### Supplied passage
•••••
Reading here and there, in America’s literary incunabula, I happened upon an excellent tale by Mr
Washington Irving: “The Stout
Gentleman: a stage-coach romance”
(1822).
The story, set at an inn, concerns a scant multiplicity
(they are nothing so coherent as a group) of travellers, trapped by a day of rain. It opens with abundant
atmospherics:
It was a rainy Sunday in the gloomy
month of November. … The rain pattered against the casements …
That will put the modern cynic immediately in mind of the “Bulwer-Lytton” awards for bad
beginnings, after the classic “It was a dark and stormy night.” That, however, for anyone who knows how
to tell a tale, or to thrill to one, rather than to patronize, was an
excellent beginning, worthy of imitation and expatiation.
A dark and dreary night; people nestling in their beds, or circling
late about the fire….
•••••
### Provided material
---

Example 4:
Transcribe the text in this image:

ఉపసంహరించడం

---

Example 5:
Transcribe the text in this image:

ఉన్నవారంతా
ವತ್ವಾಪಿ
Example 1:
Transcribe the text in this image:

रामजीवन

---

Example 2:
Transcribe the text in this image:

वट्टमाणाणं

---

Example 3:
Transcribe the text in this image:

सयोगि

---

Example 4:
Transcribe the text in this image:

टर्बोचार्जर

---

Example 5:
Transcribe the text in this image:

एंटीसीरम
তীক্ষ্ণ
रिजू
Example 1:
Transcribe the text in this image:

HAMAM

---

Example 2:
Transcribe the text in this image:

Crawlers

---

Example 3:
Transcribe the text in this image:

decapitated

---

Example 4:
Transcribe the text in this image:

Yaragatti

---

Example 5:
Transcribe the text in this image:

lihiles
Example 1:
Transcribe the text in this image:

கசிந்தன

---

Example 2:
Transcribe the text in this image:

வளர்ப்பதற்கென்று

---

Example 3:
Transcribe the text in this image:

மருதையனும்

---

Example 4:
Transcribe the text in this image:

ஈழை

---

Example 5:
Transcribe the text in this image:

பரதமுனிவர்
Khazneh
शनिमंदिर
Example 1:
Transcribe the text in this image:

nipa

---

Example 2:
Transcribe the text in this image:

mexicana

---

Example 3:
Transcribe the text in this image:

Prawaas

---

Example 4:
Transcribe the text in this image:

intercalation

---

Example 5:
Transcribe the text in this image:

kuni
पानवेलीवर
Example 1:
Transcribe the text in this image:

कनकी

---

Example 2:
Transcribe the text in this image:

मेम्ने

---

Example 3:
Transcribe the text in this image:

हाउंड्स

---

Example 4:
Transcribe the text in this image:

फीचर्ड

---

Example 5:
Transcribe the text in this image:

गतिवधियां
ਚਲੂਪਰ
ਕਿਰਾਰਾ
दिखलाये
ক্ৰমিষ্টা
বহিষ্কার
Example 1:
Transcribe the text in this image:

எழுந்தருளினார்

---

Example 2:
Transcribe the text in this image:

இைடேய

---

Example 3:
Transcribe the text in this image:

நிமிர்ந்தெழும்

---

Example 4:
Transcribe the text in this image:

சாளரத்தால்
•••••
### What this exercise asks
1 > Answer these questions using the commentary on Irving's tale:
(a) What year is given in parentheses after the title of "The Stout Gentleman"?
(b) What has trapped the travellers at the inn?
(c) Which awards does the story's opening immediately bring to the modern cynic's mind?
2 > Retype the portion of the commentary on Irving's tale starting with "The story, set" and going on through "about the fire….".

### Task answers
1 >
(a) 1822
(b) A day of rain
(c) The "Bulwer-Lytton" awards for bad beginnings

2 >
The story, set at an inn, concerns a scant multiplicity
(they are nothing so coherent as a group) of travellers, trapped by a day of rain. It opens with abundant
atmospherics:
It was a rainy Sunday in the gloomy
month of November. … The rain pattered against the casements …
That will put the modern cynic immediately in mind of the “Bulwer-Lytton” awards for bad
beginnings, after the classic “It was a dark and stormy night.” That, however, for anyone who knows how
to tell a tale, or to thrill to one, rather than to patronize, was an
excellent beginning, worthy of imitation and expatiation.
A dark and dreary night; people nestling in their beds, or circling
late about the fire….